## What you have to do
Within the material below, transcribe exactly the lines from the one holding "No-Code Tool** (if" through the one holding "- Or Make (Integromat)", keeping both ends and skipping the rest.

## Information
^^^^

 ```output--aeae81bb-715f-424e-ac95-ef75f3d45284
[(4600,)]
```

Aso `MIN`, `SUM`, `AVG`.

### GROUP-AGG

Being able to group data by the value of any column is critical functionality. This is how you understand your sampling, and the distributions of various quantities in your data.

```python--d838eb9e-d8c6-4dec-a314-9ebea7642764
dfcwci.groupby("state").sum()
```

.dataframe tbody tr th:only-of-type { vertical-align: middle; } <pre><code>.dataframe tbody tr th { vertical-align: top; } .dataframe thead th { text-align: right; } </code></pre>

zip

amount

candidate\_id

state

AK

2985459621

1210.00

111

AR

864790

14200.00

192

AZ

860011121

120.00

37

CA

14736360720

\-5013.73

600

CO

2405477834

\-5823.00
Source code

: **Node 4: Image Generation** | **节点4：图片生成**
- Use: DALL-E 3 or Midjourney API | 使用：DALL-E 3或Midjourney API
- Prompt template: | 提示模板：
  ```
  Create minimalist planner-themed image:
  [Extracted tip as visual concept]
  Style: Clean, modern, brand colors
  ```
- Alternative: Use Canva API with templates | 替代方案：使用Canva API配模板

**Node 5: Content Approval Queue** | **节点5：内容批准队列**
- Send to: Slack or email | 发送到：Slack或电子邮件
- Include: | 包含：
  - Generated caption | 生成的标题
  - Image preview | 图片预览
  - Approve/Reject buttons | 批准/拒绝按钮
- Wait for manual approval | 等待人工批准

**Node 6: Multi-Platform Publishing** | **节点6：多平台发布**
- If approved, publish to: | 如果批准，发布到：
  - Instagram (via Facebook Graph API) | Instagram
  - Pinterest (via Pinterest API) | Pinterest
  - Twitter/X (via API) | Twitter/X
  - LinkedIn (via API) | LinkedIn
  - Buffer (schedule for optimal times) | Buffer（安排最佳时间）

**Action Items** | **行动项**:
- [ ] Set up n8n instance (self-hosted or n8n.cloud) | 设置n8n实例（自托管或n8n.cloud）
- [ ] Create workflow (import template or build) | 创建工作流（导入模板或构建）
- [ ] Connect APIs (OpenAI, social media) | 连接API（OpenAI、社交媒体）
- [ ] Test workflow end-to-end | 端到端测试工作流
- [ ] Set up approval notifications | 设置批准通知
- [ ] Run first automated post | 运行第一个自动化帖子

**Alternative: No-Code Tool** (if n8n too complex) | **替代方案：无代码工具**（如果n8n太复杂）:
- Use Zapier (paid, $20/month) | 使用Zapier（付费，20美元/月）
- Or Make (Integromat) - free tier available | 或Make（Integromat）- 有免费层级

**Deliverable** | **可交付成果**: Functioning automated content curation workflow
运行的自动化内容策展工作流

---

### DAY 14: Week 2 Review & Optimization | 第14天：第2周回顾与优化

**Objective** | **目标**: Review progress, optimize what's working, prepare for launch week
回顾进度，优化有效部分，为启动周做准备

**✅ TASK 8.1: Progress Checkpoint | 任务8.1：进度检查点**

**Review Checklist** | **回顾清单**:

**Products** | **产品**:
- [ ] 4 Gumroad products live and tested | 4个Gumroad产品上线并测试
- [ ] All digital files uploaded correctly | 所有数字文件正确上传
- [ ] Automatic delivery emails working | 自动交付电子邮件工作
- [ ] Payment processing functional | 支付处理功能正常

^^^^

## Task solution
**Alternative: No-Code Tool** (if n8n too complex) | **替代方案：无代码工具**（如果n8n太复杂）:
- Use Zapier (paid, $20/month) | 使用Zapier（付费，20美元/月）
- Or Make (Integromat) - free tier available | 或Make（Integromat）- 有免费层级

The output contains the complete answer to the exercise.